Living on water is an idyllic lifestyle for many people across the world. It’s peaceful, tranquil and an ideal way to escape from the hustle and bustle of town or city living. With houseboats costing some owners just $6,000 to live in per year, the monetary benefits are pleasing to the owners too. When purchasing a houseboat, there are lots of things to take into consideration, including location, the air quality on the houseboat and how accessible the boat is to friends and family. The last thing you want when you get visitors is for an accident to occur.
The importance of accessibility
Owners of non-cruising houseboats have the luxury of spending time making the entrance to their home safe while still looking great. Any homeowner, understandably, wants their home to look aesthetically pleasing and eye-catching, but the main thing on your mind should be safety and accessibility before beauty. Accessibility is important in all walks of live. Construction workers and builders have to take care and ensure they follow ADA guidelines when constructing a driveway, and it’s just as important for houseboat owners to make their property accessible and safe for all members of society, including young children, the elderly and those who are disabled.
When living on water, it’s inevitable that water will find its way onto the pathway directly outside your home. This could be simple rain water or water from the river where your houseboat is moored. To prevent any slips or falls, keep a mop handy to clean up any large puddles and it’s worth investing in a wet floor sign to remind visitors, who may not be used to a houseboat environment, to take care when approaching. Sensible footwear is also recommended to keep you sturdy on your feet when coming and going to your houseboat.
Keep it basic
If your houseboat is static, it’s tempting to liven the surroundings and pathway to the boat with lots of knick-knacks and flower arrangements to give it a real sense of life. Of course, there is nothing wrong with this, however, you should ensure that ornaments aren’t a trip hazard and that plant pots are kept to one side, overhanging branches are trimmed back and dead flower heads are removed to prevent them from falling to the ground, getting wet and becoming slippery.
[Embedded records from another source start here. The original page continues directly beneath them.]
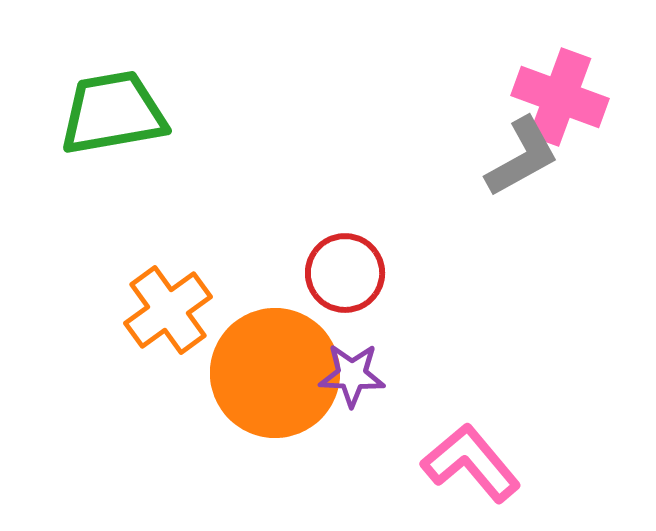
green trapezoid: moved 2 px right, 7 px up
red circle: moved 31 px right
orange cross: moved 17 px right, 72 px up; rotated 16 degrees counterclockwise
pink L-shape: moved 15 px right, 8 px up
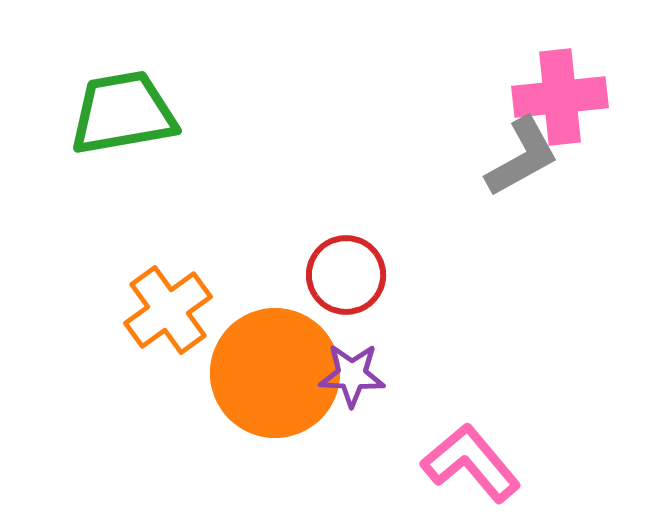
pink cross: rotated 26 degrees counterclockwise
green trapezoid: moved 10 px right
red circle: moved 1 px right, 2 px down
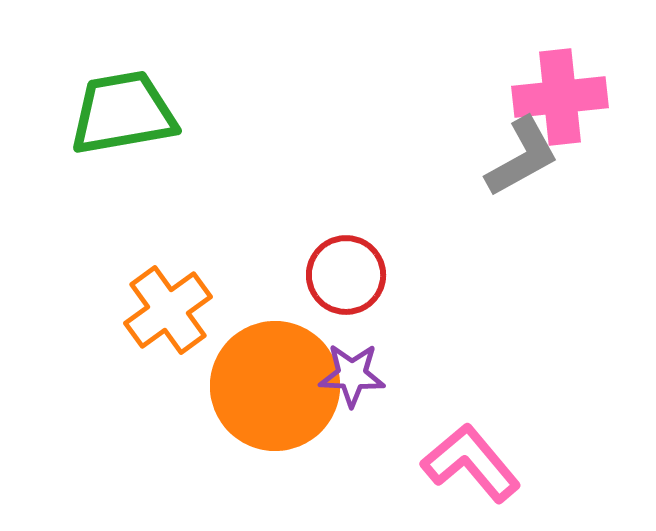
orange circle: moved 13 px down
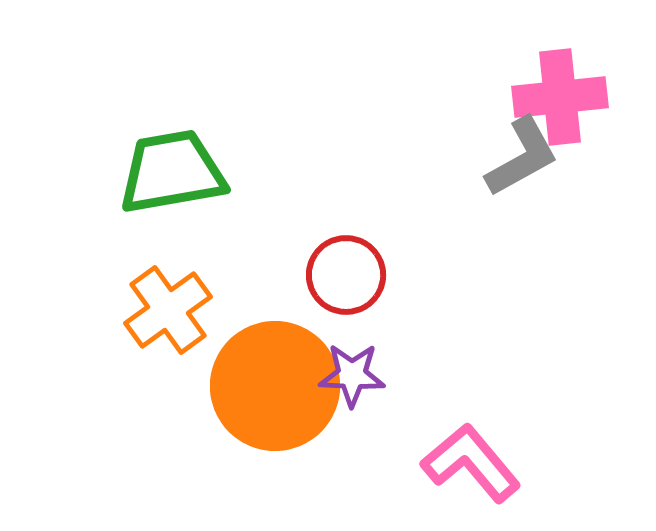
green trapezoid: moved 49 px right, 59 px down
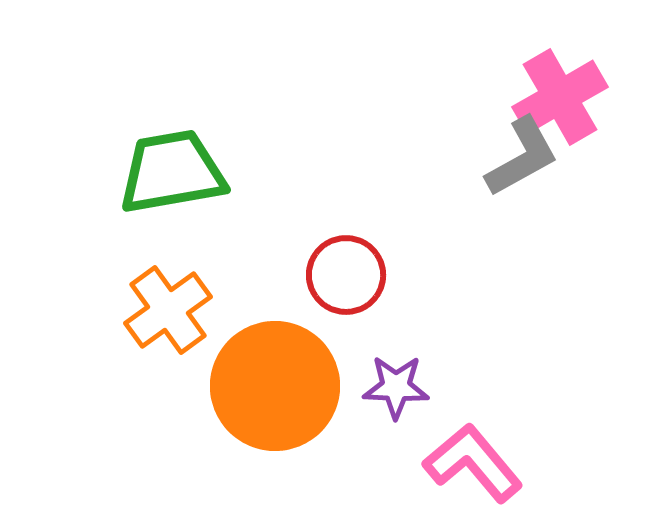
pink cross: rotated 24 degrees counterclockwise
purple star: moved 44 px right, 12 px down
pink L-shape: moved 2 px right
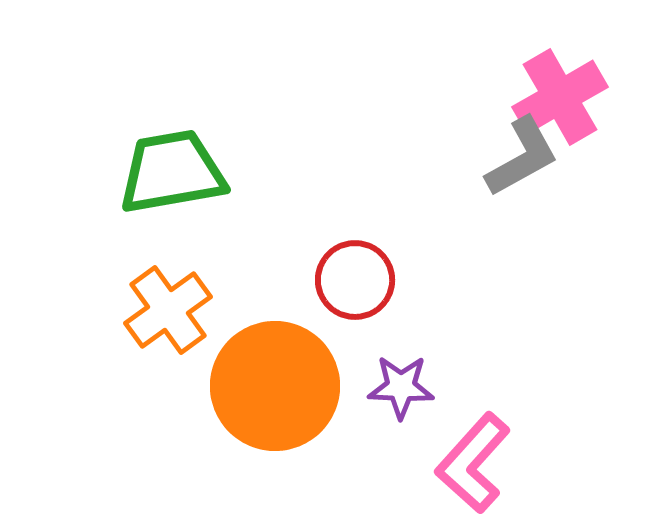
red circle: moved 9 px right, 5 px down
purple star: moved 5 px right
pink L-shape: rotated 98 degrees counterclockwise
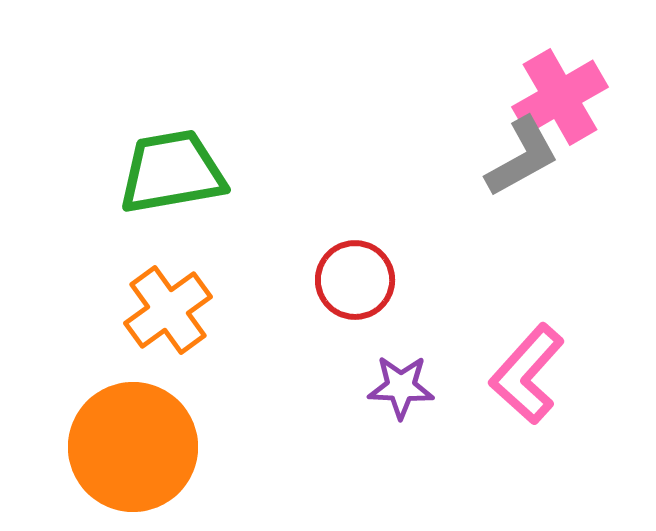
orange circle: moved 142 px left, 61 px down
pink L-shape: moved 54 px right, 89 px up
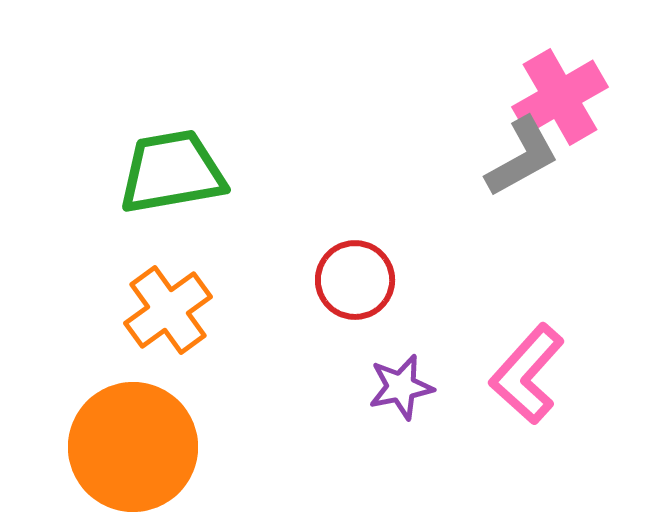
purple star: rotated 14 degrees counterclockwise
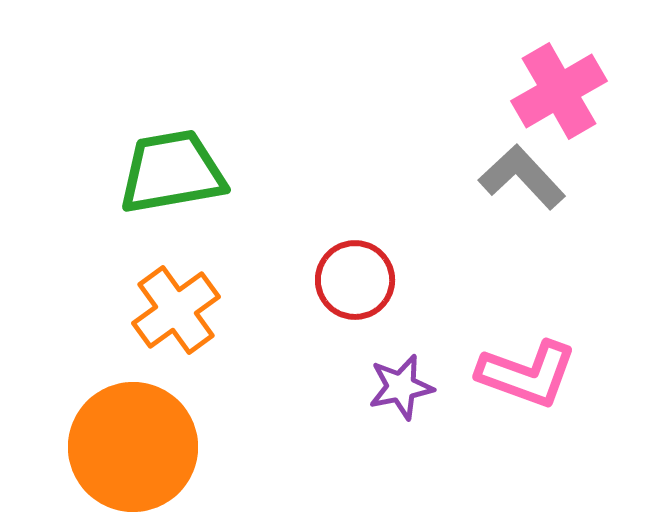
pink cross: moved 1 px left, 6 px up
gray L-shape: moved 20 px down; rotated 104 degrees counterclockwise
orange cross: moved 8 px right
pink L-shape: rotated 112 degrees counterclockwise
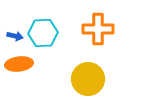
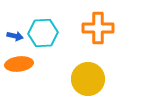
orange cross: moved 1 px up
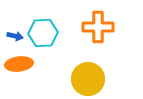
orange cross: moved 1 px up
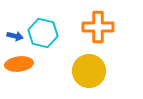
cyan hexagon: rotated 16 degrees clockwise
yellow circle: moved 1 px right, 8 px up
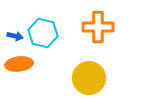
yellow circle: moved 7 px down
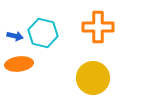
yellow circle: moved 4 px right
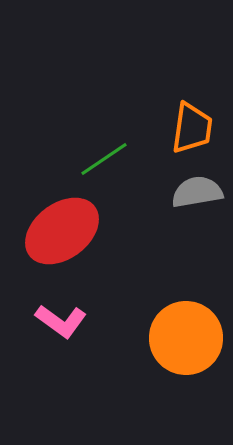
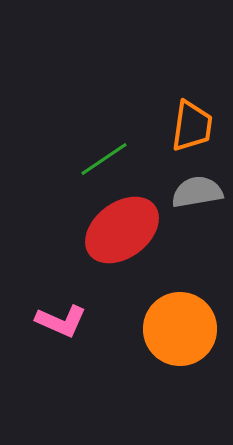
orange trapezoid: moved 2 px up
red ellipse: moved 60 px right, 1 px up
pink L-shape: rotated 12 degrees counterclockwise
orange circle: moved 6 px left, 9 px up
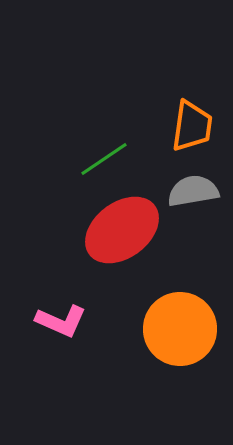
gray semicircle: moved 4 px left, 1 px up
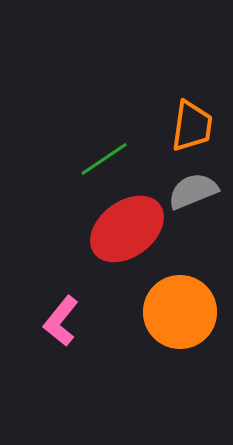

For houseboats that frequently travel, every stop you take should be assessed for its safety and accessibility. Avoid mooring next to muddy banks where it will prove difficult to get on and off your houseboat without injury. Instead, opt for locations where you can freely see where and what you will be stepping onto and where it’s not too overcrowded by people and other houseboats.
By following some simple tips, houseboat owners can be sure that the pathway to their homes is safe and accessible to all.